Butttt here’s the thing: most credit cards already provide varying degrees of rental car insurance. In order for it to kick in, 1) the entire rental must be paid on the credit card and 2) the renter must decline all insurance offered at the counter. Sometimes it will even act as primary insurance but that usually means there must be no other existing coverage in effect. For people who don’t own cars, this is awesome.

There’s comprehensive lists of credit cards that offer rental car insurance out there. But even major issuers like Visa offer it as a standard benefit of their regular coverage.

Sign up to skip the line.

Many rental agencies have frequent renter programs that come with benefits like quicker reservations and credits toward future rentals. But more importantly, signing up lets renters to skip the long line at the counter. These are all free benefits that even first-time renters can use. It’s always rad to feel like a VIP. (Signing up is free!)
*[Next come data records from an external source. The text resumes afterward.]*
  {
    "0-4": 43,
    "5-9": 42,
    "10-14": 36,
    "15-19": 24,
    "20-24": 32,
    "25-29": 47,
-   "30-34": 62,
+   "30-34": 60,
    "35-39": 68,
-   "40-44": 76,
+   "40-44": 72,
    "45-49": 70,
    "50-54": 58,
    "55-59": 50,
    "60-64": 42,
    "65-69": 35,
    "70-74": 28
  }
For example, San Francisco International Airport has a separate Hertz Gold Plus Rewards line hidden in the airport garage, letting renters skip the 20+ people queue. For real laziness, Hertz will even preassign cars to members on a giant football-score-like board at the airport. So most members can just go directly to the car stall and go — all for no added cost.

Actually check the car before driving off.

For damage and things like that.

The fuel gauge is on what side?

And no one cares until it’s time to fill up the tank. In most newer models, there’s an indicator right there on the dashboard with a little arrow that points to the side the gas tank is located. No point in wasting time when trying to get the car back.

Always save the receipt.

If a rental car is returned without a full gas tank, that’s extra money out of the pocket. The shadiest part is this, though: Some car rental agencies require the fuel receipt otherwise they’ll slap on an additional charge at the end. This even includes Hertz! So to be safe rather than sorry, hold on to the receipt like your wallet depends on it. Cause it actually does.

If you’re feeling paranoid, take photos of the odometer and fuel gauge at both pick-up and drop-off for added documentation.

Get It back on time.

Returning a rental car late will quickly incur massive additional fees. Some agencies are slightly more lenient than others when it comes to returns and have a grace period where no charges will be added (anywhere between 29 minutes up to an hour after the scheduled return time). But no agency has infinite room for mercy; all bets are off when the grace period ends.

Hourly charges will be tacked on to the bill and they add up quickly! Each hour late can add a quarter to half of the daily rate to the final total. If you’re going to need more time, call the agency ahead of time to extend the length of your rental.